## Problems and tasks
[A] List every equation named in the polymer introduction.
[B] From the listing, return the lines beginning with the line that contains "Nous avons ajouté récemment deux" and continuing through the line that contains "une fiabilité maximales, qui sont le fruit de".

## Provided text
• • •

INTRODUCTION
Different from small molecules performing direct glass transition in the fluid states, bulk amorphous linear polymers exhibit unique rubbery states in-between fluid and glassy states in the middle temperature region.[1] The rubbery states bring nonlinear viscoelasticity as described by empirical KWW equation in the replacement of Debye relaxation, as well as non-Arrhenius fluid behaviors as corrected by the empirical Vogel-Fulcher-Tammann equation in the replacement of Arrhenius equation.[1] In this sense, the origin of nonlinear viscoelasticity in the rubbery states of bulk amorphous polymers is an important and fundamental issue in polymer physics.
From the viscoelastic point of view, the rubbery states reflect the solid feature of polymers, and the transition from the fluid to the rubbery states appears as a freezing transition from liquid to solid, which typically corresponds to glass transition. In fact, dating back to 1943, Ueberreiter suggested a diagram of glass transition temperatures versus molecular weights to demonstrate a structured liquid above the glassy state of macromolecules but below the extrapolation temperature from the glass transition of small molecules where their glass transition temperatures are still sensitive to molecular weights, as illustrated in Fig. 1.[2] Frenkel and Baranov proposed the phase dualism theory that macromolecules could have their hierarchical dual transitions from the whole molecules as an entity to their segments as the moving units in the bulk amorphous phase.[3] Boyer adopted this dualism idea and suggested the substantial liquid-liquid transition of macromolecules above the conventional glass transition temperature of polymer segments, where the intermolecular interactions freeze up macromolecular motions similar to the glass transition of small molecules, although the polydispersity of molecular weights commonly broadens the transition region and thus makes the experimental characterization difficult.[4] At beginning, the physical cross-linking was assumed for the formation of a transient network.[5] Later on, upon the prevailing of tube model for long-chain polymer dynamics,[6] the paradigm shifted to the network of topological entanglements that supposed to entrap macromolecular motions at low temperatures.[7] However, the tube model was based on an integration of the Rouse model under the conditions of linear viscoelasticity,[8] and the current hypotheses of chain retraction and convective constraint release on the basis of the tube model were still limited at the mean-field level and the temperature independence for the origin of nonlinear viscoelasticity.[9,10] The molecular origin of nonlinear viscoelasticity of molten polymers at low temperatures is still unclear.

• • •

(Transcribed page contents)
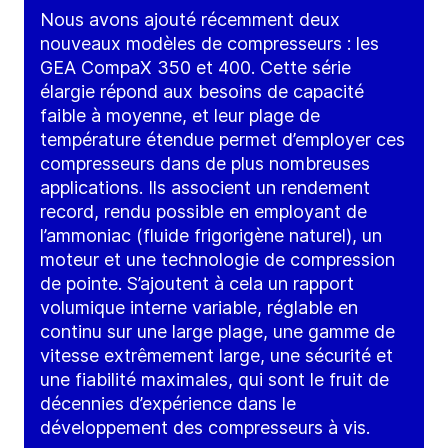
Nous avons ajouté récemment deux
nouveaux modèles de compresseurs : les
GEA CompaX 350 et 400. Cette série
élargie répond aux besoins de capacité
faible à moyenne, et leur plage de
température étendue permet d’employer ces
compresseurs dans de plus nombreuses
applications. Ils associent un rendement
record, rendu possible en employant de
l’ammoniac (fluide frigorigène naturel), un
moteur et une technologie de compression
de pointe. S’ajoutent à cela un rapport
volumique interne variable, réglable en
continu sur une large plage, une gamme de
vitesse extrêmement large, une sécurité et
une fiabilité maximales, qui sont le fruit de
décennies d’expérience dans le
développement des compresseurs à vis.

• • •

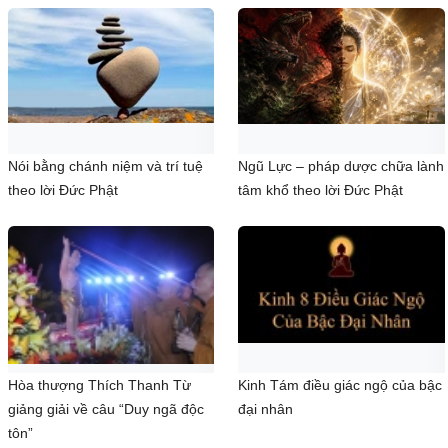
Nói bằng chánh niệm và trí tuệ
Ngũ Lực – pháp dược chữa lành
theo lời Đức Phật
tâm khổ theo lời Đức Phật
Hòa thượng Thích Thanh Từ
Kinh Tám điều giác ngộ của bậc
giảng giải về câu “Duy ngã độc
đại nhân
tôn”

• • •

## Answers for the tasks
[A]
KWW equation
Vogel-Fulcher-Tammann equation
Arrhenius equation

[B]
Nous avons ajouté récemment deux
nouveaux modèles de compresseurs : les
GEA CompaX 350 et 400. Cette série
élargie répond aux besoins de capacité
faible à moyenne, et leur plage de
température étendue permet d’employer ces
compresseurs dans de plus nombreuses
applications. Ils associent un rendement
record, rendu possible en employant de
l’ammoniac (fluide frigorigène naturel), un
moteur et une technologie de compression
de pointe. S’ajoutent à cela un rapport
volumique interne variable, réglable en
continu sur une large plage, une gamme de
vitesse extrêmement large, une sécurité et
une fiabilité maximales, qui sont le fruit de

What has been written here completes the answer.